I think your method is correct.
You took the cross product of the two vectors of the plane <1,1,1>x<1,-1,2> and got the direction vector v=<3,-1,-2>
You combined the two equations and got (0,5/2,1/2), which gives you the position
There are many different solutions for an equation of a line. So don't think that your answer is wrong.

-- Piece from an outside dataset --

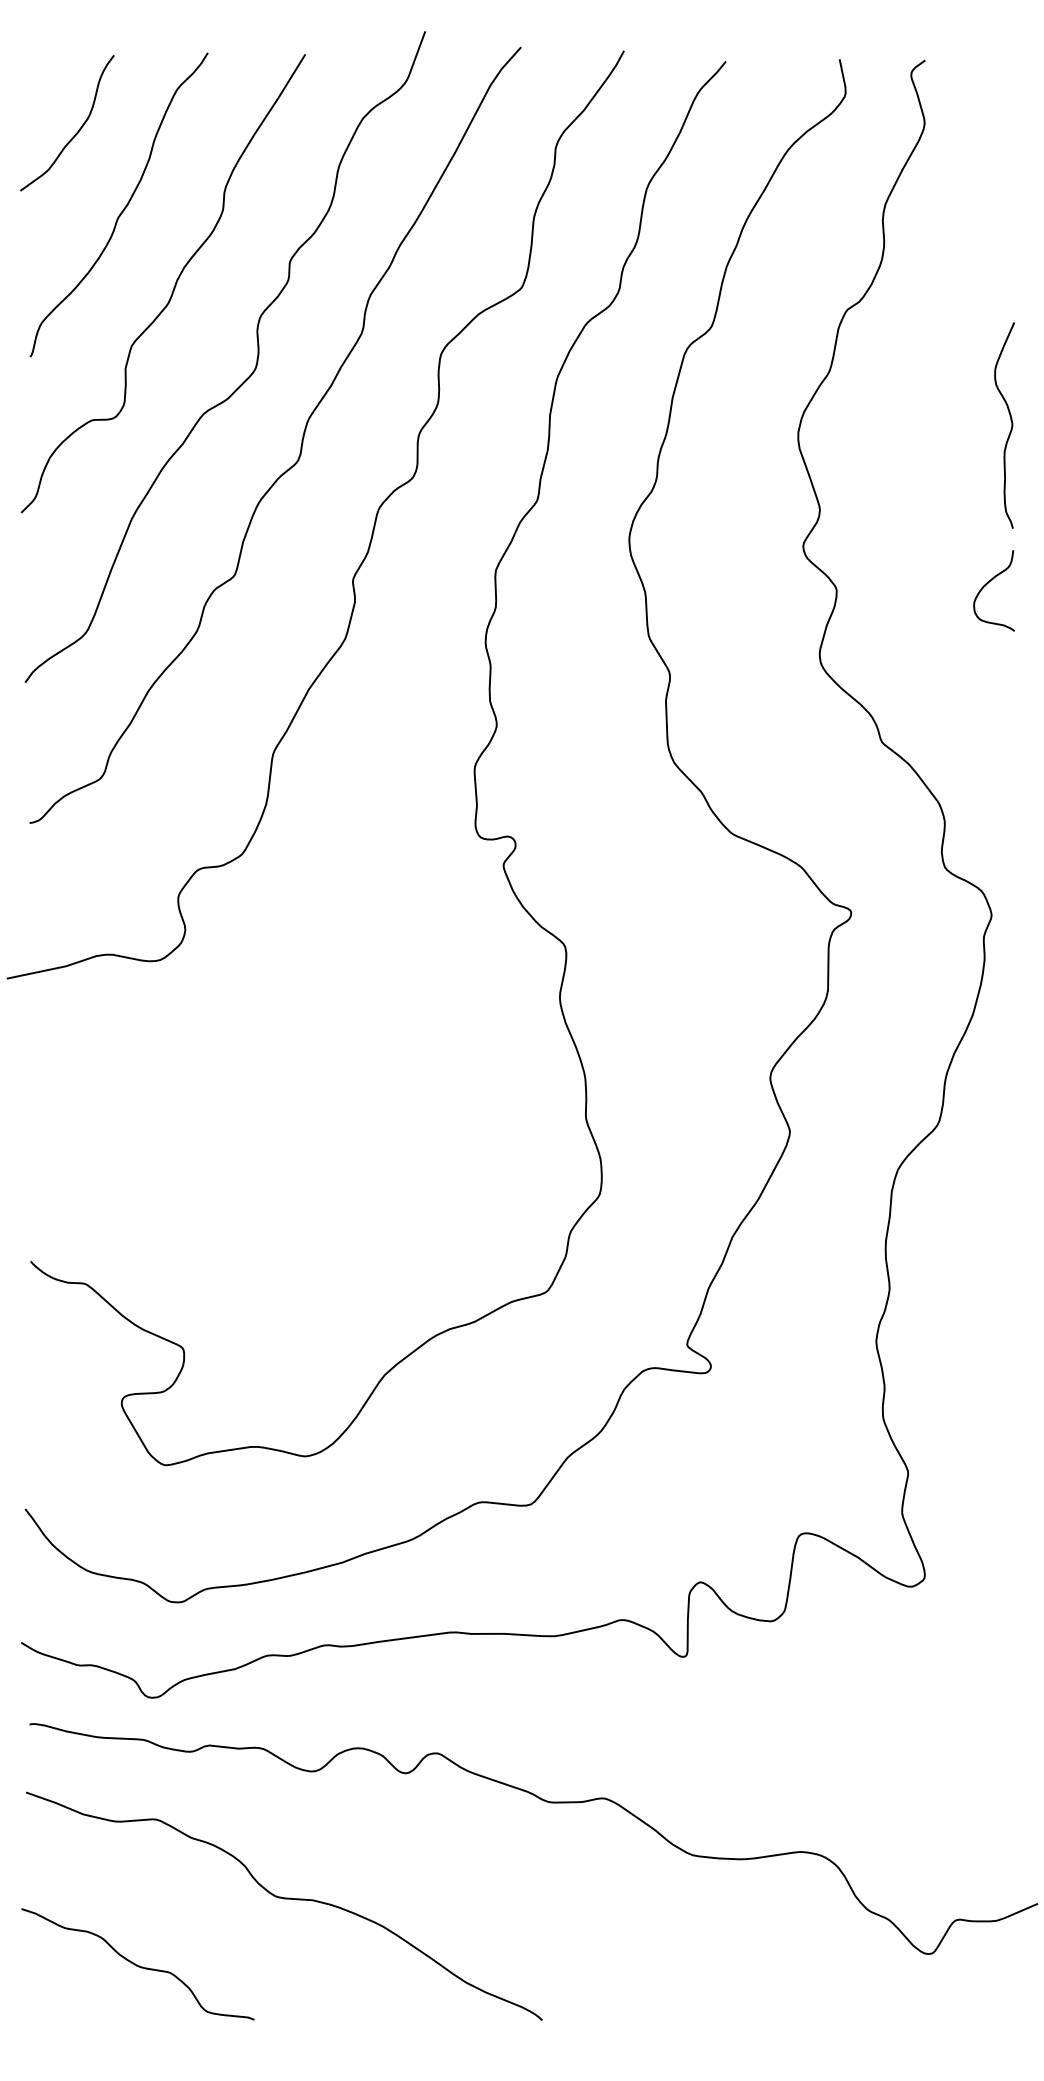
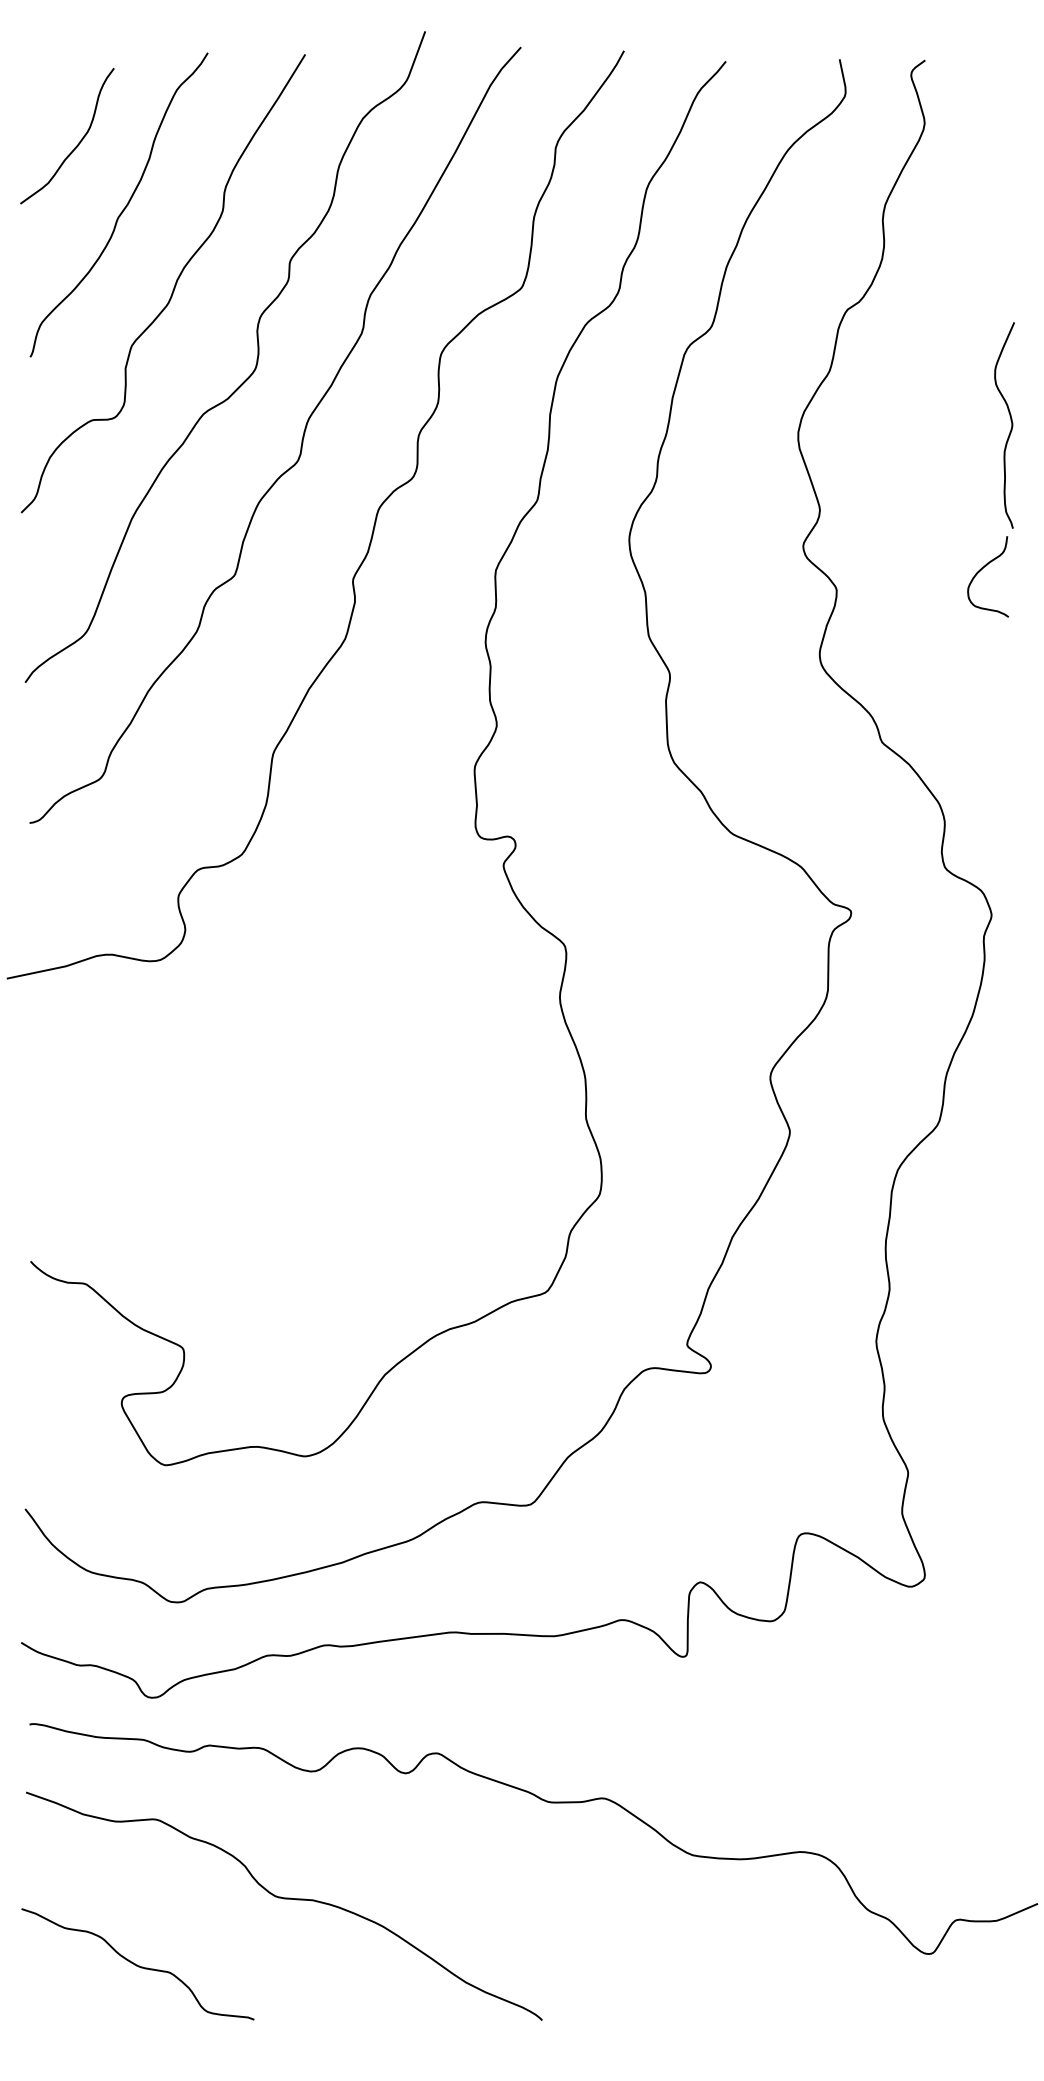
curve at (78, 129) position: (78, 129) -> (78, 142)
curve at (988, 583) position: (988, 583) -> (982, 569)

*oops (5/2,1/2,0) for position
Looking at the answer again,
it looks like they divided the vector by 2
Do you know why they divided it by 2?
To find the parametric equations for the line of intersection of the planes x+y+z=3 and x-y+2z=2, there are a few steps missing in your procedure. Let's go through the correct steps:
1. Start with the two given equations for the planes:
- Plane 1: x + y + z = 3
- Plane 2: x - y + 2z = 2
2. To find the line of intersection, we need to solve the system of equations formed by the two planes. We can use the method of substitution or elimination to do this.
3. Let's use the elimination method to eliminate x. To do so, subtract the second equation from the first equation:
- (x + y + z) - (x - y + 2z) = 3 - 2
- x - x + y - (-y) + z - 2z = 1
- 2y - z = 1
4. Now, we have two equations:
- y + z = 3 (Equation 1)
- 2y - z = 1 (Equation 2)
5. Solve the system of equations (Equation 1 and Equation 2) to find the values of y and z. To do so, you can either use substitution or elimination. For simplicity, let's use the elimination method:
- Multiply Equation 2 by 2:
4y - 2z = 2
- Add Equation 1 and the modified Equation 2:
(y + z) + (4y - 2z) = 3 + 2
5y - z = 5
- Now, you have a new equation:
5y - z = 5 (Equation 3)
6. We now have two equations:
- 2y - z = 1 (Equation 2)
- 5y - z = 5 (Equation 3)
7. Solve the new system of equations using the elimination method:
- Multiply Equation 2 by 5 and Equation 3 by 2:
10y - 5z = 5
10y - 2z = 10
- Subtract the modified Equation 2 from the modified Equation 3:
(10y - 2z) - (10y - 5z) = 10 - 5
3z = 5
- Solve for z:
z = 5/3
8. Substitute the value of z back into either Equation 2 or Equation 3 to solve for y. Let's use Equation 2:
2y - (5/3) = 1
2y = 1 + 5/3
2y = 8/3
y = (8/3)(1/2)
y = 4/3
9. We now have the values of y and z. Substitute these values into one of the original equations (let's use Equation 1) to solve for x:
y + z = 3
(4/3) + (5/3) = 3
x = 3 - (4/3) - (5/3)
x = (9/3) - (4/3) - (5/3)
x = 0
10. The point of intersection of the two planes is (0, 4/3, 5/3).
11. To find the parametric equations for the line of intersection, let t be a parameter:
x = 0 + 0t = 0
y = (4/3) + (1/3)t
z = (5/3) + (1/3)t
Therefore, the correct parametric equations for the line of intersection are:
x = 0
y = (4/3) + (1/3)t
z = (5/3) + (1/3)t
Note: The equation you obtained, 3i - j - 2k, is the direction vector of the line of intersection, but it is not the parametric equation itself.